Summer is beautiful in northwest Florida, and we welcome visitors from all over the world. Common courtesy will help make everyone’s experience enjoyable.
Sea pork comes in a wide variety of shapes and sizes. Photo credit: Carrie Stevenson, UF IFAS Extension
Recently I was walking the beach, enjoying a sunset and looking around at the shells and other oddities in the wrack line where waves deposit their floating treasures. Something bright green and oblong caught my eye. It was emerald in color, smooth yet fuzzy at the same time, and firm to the touch. At first, I thought it was a sea bean–a collective term for the many species of seeds and fruits that float to our shores from tropical locations in the Caribbean or Central/South America. The bright green definitely seemed like something botanical in nature. However, the vast majority of sea beans have a woody, protective shell similar to our more familiar pecans or acorns.
I remembered a family member asking about finding a mystery chunk of pink mass she found on the beach a few years ago. It resembled a pork chop more than anything else.
A different variety of sea pork that really lives up to its name. Photo credit: Stephanie Stevenson, Duval County Master Gardener
Looking closer and consulting a couple of resources, I realized we had both (most likely!) happened upon one of the oddest and often-questioned finds on our beaches: sea pork. Ranging in color from beige and pale pink to red or green, sea pork is a tunicate (or sea squirt), a member of the Phylum Chordata, home to all the vertebrate and semi-vertebrate animals. While they look and feel more like a cross between invertebrate slugs or sponges, the tunicates are more advanced organisms, possessing a primitive backbone in their larval “tadpole” form. Despite their blob-like appearance, they are more closely related to vertebrate animals than they are to corals or sponges.
The unusual life cycle of the tunicate. Photo credit: University of Washington, used with permission with Florida Master Naturalist program
During their short (just hours-long) larval stage, the tunicate larvae uses its nerve cord (supported by a notochord similar to a vertebrate spine) to communicate with a cerebral vesicle, which works like a brain.
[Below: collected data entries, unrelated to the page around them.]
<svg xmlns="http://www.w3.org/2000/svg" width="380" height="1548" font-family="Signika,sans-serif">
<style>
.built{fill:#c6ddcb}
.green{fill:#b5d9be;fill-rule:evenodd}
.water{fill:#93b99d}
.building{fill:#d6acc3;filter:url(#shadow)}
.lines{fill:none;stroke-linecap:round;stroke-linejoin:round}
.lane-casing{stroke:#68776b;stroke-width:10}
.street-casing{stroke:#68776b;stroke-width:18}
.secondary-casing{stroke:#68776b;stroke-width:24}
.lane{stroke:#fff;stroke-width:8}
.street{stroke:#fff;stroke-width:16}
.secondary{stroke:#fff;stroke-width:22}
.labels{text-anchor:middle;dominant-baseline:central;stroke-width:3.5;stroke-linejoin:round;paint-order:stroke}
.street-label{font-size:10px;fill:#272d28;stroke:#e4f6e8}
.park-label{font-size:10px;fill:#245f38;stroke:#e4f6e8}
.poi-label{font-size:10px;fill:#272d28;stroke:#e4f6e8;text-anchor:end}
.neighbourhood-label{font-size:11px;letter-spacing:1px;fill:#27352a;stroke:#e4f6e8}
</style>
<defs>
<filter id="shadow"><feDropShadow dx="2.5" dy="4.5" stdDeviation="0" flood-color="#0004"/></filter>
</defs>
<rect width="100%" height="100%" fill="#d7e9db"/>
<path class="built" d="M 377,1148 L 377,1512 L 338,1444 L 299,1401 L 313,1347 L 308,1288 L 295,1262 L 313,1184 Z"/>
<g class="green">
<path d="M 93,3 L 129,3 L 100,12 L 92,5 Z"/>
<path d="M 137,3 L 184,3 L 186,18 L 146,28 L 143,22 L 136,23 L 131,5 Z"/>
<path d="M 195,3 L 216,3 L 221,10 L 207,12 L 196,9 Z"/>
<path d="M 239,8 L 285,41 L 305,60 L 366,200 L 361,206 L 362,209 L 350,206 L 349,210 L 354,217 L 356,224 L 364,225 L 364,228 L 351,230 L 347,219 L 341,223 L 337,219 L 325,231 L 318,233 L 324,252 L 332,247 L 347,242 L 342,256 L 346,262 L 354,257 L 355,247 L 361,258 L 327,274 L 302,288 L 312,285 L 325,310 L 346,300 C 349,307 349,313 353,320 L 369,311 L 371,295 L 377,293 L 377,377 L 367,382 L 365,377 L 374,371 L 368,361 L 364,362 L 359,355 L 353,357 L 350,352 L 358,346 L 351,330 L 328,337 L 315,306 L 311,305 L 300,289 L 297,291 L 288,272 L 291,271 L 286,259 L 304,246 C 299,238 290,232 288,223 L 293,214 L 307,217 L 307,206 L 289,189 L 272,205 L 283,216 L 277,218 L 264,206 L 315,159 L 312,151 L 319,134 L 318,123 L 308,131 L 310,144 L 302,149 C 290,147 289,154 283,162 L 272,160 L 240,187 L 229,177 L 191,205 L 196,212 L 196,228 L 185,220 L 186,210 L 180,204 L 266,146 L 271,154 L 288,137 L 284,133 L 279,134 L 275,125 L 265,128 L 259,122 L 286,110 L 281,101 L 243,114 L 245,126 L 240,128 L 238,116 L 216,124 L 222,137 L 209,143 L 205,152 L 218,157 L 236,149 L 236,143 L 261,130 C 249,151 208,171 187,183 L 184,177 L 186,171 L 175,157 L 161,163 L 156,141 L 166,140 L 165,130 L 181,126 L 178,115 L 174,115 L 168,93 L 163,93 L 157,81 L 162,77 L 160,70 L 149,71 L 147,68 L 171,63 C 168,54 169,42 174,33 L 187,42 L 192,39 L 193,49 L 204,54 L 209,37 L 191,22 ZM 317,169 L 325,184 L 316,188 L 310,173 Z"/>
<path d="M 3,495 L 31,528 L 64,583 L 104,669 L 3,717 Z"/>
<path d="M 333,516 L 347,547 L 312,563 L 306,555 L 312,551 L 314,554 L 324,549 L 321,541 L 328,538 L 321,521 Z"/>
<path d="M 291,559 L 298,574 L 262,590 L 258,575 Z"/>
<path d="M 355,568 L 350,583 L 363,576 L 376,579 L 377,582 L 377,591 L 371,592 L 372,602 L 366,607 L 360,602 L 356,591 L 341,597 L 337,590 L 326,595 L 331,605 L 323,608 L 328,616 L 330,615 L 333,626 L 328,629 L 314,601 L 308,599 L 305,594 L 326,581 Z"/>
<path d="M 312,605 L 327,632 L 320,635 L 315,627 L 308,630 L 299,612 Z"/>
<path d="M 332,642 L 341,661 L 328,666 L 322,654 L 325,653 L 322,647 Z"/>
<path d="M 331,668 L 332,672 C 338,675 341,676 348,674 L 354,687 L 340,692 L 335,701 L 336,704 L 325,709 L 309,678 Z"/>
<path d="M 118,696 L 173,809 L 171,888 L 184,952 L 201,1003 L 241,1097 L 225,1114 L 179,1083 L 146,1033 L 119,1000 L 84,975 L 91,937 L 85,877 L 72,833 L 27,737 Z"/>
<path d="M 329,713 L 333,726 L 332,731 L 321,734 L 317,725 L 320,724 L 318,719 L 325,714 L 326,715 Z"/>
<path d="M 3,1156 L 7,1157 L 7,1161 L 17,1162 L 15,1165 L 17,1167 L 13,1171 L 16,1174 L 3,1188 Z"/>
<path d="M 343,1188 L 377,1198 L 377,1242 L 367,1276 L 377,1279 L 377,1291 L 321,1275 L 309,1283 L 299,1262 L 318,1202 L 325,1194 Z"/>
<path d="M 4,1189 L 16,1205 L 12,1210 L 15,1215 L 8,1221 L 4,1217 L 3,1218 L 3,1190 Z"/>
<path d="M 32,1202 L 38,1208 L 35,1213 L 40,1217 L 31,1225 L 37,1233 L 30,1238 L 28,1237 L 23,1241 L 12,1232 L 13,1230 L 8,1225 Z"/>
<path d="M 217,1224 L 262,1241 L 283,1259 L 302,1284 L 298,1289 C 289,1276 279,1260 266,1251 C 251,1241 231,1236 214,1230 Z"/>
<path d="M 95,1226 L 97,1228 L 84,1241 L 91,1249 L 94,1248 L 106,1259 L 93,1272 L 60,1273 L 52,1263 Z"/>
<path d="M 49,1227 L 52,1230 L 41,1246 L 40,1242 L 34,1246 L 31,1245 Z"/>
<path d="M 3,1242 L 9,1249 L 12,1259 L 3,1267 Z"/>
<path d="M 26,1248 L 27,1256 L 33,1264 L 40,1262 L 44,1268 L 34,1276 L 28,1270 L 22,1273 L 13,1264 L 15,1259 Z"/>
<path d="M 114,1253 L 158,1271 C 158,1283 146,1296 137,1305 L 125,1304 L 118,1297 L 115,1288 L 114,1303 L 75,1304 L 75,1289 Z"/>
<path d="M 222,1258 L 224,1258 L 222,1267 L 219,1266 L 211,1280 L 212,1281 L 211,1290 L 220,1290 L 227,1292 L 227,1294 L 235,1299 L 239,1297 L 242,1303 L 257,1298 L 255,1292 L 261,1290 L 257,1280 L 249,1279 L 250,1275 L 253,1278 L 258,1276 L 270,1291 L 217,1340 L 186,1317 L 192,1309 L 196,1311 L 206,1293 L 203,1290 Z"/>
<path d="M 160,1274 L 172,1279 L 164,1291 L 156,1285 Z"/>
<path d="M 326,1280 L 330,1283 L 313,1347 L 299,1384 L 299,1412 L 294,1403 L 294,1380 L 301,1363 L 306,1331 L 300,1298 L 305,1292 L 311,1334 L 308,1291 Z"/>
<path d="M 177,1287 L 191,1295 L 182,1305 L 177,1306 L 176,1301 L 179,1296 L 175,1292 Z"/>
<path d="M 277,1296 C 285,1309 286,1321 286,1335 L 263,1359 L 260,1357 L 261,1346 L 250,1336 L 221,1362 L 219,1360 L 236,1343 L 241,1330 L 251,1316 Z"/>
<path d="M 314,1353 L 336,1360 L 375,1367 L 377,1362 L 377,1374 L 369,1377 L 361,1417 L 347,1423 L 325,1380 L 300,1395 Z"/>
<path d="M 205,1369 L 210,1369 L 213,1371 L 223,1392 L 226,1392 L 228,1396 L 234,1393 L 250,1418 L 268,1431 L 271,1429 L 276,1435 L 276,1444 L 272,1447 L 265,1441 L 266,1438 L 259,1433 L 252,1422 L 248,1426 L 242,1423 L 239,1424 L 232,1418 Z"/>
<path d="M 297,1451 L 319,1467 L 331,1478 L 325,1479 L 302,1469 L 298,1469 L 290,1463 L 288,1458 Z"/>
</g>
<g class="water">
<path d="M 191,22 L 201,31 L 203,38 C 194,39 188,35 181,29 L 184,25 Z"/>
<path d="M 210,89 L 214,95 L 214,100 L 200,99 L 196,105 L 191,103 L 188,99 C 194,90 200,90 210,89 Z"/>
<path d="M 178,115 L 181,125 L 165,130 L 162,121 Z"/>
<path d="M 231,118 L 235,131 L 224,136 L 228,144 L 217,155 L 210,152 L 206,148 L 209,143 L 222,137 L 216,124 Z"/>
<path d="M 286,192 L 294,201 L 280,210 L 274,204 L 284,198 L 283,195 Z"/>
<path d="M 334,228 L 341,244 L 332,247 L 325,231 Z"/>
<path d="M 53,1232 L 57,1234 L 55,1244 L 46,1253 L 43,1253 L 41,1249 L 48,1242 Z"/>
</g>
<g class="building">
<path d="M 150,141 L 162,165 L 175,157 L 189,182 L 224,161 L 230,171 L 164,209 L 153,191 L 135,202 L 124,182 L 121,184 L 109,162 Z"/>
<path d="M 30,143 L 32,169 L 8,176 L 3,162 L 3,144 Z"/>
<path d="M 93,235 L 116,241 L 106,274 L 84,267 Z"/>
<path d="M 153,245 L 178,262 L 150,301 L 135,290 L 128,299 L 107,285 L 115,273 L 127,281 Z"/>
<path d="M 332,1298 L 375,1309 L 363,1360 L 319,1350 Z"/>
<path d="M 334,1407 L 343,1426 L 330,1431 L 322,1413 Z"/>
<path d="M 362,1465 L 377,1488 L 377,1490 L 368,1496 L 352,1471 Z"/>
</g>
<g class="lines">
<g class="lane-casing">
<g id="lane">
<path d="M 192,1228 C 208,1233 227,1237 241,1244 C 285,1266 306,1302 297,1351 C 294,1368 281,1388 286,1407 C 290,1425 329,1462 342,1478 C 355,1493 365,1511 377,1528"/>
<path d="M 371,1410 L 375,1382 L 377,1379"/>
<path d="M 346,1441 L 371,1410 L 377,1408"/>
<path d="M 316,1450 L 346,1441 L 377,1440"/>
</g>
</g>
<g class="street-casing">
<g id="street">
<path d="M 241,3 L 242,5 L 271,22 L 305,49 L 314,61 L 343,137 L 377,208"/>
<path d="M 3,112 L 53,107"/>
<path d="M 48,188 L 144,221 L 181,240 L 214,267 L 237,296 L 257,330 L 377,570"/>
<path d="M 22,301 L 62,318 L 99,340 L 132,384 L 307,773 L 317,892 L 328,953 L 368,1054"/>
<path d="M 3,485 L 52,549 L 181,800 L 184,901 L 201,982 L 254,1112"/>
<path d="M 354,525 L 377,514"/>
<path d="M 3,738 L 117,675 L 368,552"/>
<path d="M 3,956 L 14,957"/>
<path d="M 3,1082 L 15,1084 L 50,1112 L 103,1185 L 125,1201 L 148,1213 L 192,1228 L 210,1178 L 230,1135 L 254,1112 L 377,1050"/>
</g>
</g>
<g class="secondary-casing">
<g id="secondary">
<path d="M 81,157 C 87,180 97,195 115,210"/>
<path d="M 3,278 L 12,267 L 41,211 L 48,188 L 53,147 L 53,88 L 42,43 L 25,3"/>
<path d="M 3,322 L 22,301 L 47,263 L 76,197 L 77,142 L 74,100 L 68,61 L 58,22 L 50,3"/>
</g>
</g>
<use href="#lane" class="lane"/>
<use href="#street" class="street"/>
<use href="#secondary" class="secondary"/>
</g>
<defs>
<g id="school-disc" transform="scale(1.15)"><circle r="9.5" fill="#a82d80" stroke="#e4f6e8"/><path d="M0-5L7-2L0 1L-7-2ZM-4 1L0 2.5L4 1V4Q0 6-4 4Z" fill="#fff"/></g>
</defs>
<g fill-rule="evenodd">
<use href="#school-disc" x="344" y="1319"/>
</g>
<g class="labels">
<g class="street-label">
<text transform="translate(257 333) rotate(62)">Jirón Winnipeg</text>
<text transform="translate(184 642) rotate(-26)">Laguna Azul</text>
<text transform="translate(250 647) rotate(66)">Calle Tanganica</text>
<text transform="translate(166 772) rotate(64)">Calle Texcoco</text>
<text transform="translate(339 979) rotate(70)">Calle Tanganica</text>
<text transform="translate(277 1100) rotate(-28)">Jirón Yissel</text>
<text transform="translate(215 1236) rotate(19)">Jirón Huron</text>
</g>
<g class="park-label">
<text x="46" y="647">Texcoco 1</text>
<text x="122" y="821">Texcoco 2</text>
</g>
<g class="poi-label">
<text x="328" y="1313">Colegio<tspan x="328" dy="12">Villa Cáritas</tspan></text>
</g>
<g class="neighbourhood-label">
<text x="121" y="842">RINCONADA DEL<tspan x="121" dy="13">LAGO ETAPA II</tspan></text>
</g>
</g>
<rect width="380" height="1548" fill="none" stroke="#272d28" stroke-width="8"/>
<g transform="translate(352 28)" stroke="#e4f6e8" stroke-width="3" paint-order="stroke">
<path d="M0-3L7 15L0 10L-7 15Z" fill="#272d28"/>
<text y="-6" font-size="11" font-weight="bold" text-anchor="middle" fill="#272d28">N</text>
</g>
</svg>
Similar to fish, this primitive brain uses an otolith to orient itself in the water, and an eyespot to detect light. These brain-like tools are utilized to locate an appropriate location to settle permanently. Using a sticky substance, the tunicate will attach its head directly to a hard surface (rocks, boats, docks, etc.) and go through a metamorphosis of sorts. The tunicate reabsorbs its tail and starts forming the shape and structure it needs for adulthood.
As an adult, the organism has a barrel shape covered by a tough tunic-like skin (hence “tunicate”). Adult bodies have two siphons, one to bring water in, another to shoot it out (giving them their other nickname, the sea squirt). The water passes through an atrium with organs that allow it to filter feed, trapping plankton and oxygen. The tunicates will spend most of their lives attached to a surface, pumping water in and out as filter feeders. They may be solitary or live in colonies, and vary widely in color and shape, lending variety to those chunks of sea pork found washing up.
I am still awaiting positive identification from an expert on my green find to confirm that it is, indeed, a tunicate and not an unfamiliar plant. Consulting with Extension colleagues, for now we are pretty confidently going with green sea pork. If you have seen one of these before or something resembling sea pork, let us know! It is fascinating to see the variety and unusual shapes and colors.